FRANKFURT (Reuters) - More German voters would like to see Friedrich Merz as head of the ruling center-right Christian Democrats (CDU) than current leader Annegret Kramp-Karrenbauer, protege of Chancellor Angela Merkel, according to a survey published on Sunday.
Merz, championed by veteran conservative and former finance minister Wolfgang Schaeuble, is popular with CDU members who want to move its economic and migration policies further to the right.
Some 31% of respondents favored him as party leader and potential successor to Merkel when she steps down before the next election in 2021, against 19% for Kramp-Karrenbauer, in the Emnid poll carried out for Sunday’s Bild newspaper.
A year ago, Kramp-Karrenbauer, who beat Merz in a CDU leadership election last December, outscored Merz by 33% to 28% in the same survey.
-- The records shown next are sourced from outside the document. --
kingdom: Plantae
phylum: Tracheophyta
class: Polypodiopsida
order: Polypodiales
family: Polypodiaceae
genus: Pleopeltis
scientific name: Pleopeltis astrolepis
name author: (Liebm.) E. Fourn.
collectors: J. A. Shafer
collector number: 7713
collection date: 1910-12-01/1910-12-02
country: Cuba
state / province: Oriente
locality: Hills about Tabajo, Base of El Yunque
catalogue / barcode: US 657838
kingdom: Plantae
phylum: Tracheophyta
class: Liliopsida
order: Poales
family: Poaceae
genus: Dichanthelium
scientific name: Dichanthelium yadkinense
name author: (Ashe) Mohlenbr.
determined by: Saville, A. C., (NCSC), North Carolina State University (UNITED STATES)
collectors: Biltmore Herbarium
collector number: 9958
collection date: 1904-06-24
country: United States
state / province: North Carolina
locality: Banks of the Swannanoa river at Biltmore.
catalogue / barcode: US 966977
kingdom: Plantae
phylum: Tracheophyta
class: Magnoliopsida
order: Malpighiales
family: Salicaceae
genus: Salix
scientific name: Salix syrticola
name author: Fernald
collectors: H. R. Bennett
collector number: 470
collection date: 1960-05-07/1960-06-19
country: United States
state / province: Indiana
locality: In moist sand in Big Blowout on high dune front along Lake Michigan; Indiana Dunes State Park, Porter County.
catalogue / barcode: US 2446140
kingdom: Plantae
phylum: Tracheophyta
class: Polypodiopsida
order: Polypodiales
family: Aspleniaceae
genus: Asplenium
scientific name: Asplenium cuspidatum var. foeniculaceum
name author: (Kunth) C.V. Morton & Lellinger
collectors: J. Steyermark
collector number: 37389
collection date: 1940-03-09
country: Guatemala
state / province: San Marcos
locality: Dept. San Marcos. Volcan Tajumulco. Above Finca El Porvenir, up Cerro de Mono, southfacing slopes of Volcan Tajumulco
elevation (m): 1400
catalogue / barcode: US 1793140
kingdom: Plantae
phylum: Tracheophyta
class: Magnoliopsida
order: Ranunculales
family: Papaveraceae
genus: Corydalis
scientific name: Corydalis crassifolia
With the economy slowing and Kramp-Karrenbauer not gaining the hoped-for traction, all is not going well for the CDU; last Sunday, it lost heavily to the far-right Alternative for Germany (AfD) in an election in the eastern state of Thuringia.
In the Emnid poll, 53% said the CDU’s position as a mainstream national party was in danger, likening its prospects to the demise of the once-formidable Social Democratic Party (SPD), the junior partner in Merkel’s coalition.
The Conservatives recorded 27% national support in Bild’s weekly survey, with the SPD on 16% and the AfD on 15%.
Merz plans to lay out his plans in a speech at the CDU party convention at the end of this month in Leipzig, his spokesman told Sunday’s Frankfurter Allgemeine Sonntagszeitung paper.
The same story quoted Kramp-Karrenbauer as saying: “All contributions to the debate on the future of the country and of the CDU are highly welcome.”
CDU youth members are pushing for the party as a whole to vote on its chancellor candidate, rather than the party conference, FAS wrote. But it said major regional party branches were opposed.